**BRIEF:** Of the entries that follow, how many lines hold the string "dukkevogn"? Write the number and nothing more.

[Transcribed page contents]
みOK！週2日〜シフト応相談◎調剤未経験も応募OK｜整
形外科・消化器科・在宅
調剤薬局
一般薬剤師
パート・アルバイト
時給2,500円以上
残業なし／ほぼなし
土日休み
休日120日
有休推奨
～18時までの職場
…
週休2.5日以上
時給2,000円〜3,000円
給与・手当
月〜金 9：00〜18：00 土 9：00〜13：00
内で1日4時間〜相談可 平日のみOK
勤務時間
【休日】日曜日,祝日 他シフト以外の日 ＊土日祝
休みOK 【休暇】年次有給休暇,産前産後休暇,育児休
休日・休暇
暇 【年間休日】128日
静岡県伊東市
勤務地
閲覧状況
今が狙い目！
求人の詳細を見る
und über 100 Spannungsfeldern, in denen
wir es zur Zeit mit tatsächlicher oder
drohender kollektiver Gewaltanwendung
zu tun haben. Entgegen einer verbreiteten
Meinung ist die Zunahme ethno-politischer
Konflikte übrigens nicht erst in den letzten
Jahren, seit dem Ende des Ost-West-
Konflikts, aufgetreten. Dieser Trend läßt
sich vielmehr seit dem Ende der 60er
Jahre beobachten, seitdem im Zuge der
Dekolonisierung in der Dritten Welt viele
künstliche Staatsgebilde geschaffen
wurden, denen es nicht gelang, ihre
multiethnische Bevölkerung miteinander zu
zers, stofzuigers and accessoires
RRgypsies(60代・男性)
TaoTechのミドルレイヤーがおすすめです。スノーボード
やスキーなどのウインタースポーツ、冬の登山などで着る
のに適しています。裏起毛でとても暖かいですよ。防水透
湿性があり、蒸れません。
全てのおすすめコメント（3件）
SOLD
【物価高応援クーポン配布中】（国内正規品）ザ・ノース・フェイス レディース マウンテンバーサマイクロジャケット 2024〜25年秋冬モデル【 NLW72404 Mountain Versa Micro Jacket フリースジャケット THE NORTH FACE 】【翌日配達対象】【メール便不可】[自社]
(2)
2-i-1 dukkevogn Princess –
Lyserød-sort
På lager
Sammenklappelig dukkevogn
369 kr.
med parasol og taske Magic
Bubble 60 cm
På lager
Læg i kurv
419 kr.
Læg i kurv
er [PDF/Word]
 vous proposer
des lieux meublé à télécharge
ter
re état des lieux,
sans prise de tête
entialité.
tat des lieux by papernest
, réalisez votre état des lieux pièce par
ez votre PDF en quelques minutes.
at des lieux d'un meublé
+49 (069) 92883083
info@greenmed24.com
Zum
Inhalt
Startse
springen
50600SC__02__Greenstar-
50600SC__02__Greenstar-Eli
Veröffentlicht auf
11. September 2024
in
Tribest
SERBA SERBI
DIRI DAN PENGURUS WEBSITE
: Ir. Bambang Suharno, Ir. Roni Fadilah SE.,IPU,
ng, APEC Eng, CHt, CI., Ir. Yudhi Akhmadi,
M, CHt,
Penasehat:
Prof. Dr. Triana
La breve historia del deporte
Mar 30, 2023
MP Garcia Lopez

**RESULT OF THIS EXERCISE:** 2